Motherhood tests me every single day and I still have a lot to learn, of course, but I am proud of what I have achieved so far, of the mother I am becoming and of the family life we are creating away from home. Which perhaps means it’s time to dive headfirst into our next chapter…
JOIN THE CONVERSATION…I would love to hear about your parenting journey as well as any tips and tricks from expat parents who’ve been through similar experiences.
Lovely to read this via Leila's note (I love her work).
yes, so relatable, Lucy! I am American and have lived in 8 countries in Europe and Asia as an 'expat'. My son was born in Austria - a marvelous place to have a child for the maternity leave and other benefits, but also a disorienting one. Probably I would have been disoriented in motherhood anywhere, even 'home', but the cultural differences and distance from family were both extremely difficult and mind opening. My son is 6 now, and has lived also in the UK and Switzerland. We are about to move to Japan. Everywhere we go, i have both mind-splitting difficulty with cultural differences as a mother but also awakenings and freedoms. I find that by seeing the way other people raise children, it gives me more freedom to choose how I want to raise mine. Some things are out of our control, but additionally, other expats / immigrants tend to really support each other when needed, like an instant family.

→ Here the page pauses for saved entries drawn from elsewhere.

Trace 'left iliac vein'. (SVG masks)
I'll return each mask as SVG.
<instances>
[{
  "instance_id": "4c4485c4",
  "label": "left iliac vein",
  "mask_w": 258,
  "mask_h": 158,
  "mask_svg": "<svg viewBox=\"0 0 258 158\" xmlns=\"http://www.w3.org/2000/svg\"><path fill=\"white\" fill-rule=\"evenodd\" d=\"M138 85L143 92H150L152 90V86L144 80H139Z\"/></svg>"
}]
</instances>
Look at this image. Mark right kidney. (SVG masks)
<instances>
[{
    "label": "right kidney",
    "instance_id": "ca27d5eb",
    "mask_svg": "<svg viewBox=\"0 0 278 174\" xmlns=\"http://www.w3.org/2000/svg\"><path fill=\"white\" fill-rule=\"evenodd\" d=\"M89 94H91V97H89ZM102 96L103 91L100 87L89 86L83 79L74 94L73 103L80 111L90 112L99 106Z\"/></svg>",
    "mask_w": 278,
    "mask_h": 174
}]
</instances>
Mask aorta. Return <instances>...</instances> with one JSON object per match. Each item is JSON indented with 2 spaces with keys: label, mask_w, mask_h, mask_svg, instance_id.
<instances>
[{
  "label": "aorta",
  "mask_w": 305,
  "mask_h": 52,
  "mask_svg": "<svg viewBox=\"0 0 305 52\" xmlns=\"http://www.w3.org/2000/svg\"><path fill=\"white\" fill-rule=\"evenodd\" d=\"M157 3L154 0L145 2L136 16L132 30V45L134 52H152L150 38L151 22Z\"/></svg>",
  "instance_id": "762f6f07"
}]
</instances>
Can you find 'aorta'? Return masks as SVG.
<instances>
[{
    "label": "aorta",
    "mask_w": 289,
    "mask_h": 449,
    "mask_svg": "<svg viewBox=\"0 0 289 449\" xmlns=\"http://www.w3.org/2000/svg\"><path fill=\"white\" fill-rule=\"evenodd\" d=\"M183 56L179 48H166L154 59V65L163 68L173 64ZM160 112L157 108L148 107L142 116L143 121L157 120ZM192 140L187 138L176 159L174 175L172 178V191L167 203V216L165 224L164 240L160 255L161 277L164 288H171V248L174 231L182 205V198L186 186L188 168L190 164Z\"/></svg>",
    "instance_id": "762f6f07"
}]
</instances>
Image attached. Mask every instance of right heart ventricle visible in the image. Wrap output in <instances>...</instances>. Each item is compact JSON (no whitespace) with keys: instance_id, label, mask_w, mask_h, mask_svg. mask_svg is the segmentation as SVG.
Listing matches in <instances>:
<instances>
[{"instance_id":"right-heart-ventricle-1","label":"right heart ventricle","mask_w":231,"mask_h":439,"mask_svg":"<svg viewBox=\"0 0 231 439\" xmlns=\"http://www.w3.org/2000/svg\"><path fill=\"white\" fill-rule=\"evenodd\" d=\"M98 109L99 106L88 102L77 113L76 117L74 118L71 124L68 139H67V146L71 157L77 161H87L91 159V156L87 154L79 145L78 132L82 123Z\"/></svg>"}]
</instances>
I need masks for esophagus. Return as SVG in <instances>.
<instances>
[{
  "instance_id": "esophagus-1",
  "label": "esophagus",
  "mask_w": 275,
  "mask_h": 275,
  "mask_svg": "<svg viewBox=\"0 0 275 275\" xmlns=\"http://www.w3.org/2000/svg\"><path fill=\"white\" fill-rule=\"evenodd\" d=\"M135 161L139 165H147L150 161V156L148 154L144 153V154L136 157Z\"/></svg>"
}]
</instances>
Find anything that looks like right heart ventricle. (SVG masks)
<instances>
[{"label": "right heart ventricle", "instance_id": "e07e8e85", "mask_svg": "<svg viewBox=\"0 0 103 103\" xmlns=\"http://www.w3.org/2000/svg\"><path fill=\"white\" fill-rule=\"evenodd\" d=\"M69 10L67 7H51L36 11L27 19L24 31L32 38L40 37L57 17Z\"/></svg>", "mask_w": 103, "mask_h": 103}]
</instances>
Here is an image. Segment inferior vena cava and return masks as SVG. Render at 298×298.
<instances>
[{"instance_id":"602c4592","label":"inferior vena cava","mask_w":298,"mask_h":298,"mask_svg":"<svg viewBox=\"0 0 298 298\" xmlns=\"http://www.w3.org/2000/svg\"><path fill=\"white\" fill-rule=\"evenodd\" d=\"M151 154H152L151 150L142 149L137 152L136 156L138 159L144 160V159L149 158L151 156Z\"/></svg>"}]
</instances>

Good luck with your journey!
Kate
Your article reminds me of how it was after giving birth to my first kid. She was born in Germany, and I am originally from Hong Kong. By the time she was born, I already lived in Germany for a few years. But my German was far from sufficient. All the doctor appointment, baby classes, etc. were in Germany. I had a hard time to adjust.
Besides, I was changing from a full time career woman to a stay at home mom for the first year. Completely isolated with the social interaction I was used to. Husband was working most of the day away from home. I had depression.
So, I totally understand you and how it was to navigate motherhood, especially as an expat. But you know what, things get better. By the time I had my second kid, I was already a pro. My German improved significantly (especially for motherhood vocabulary 😊). I knew what to do with a small baby. And I already knew some other families who are in the same situation like me so that we could hang out.
It is a process. It is hard. But we also learn a lot along the way. Things only get easier and better. And when you look back one day, you won't even realize how fast time has passed and the challenge you overcome makes the person you are now. My kids are already in elementary school now and I don't know how that happened. Time flies!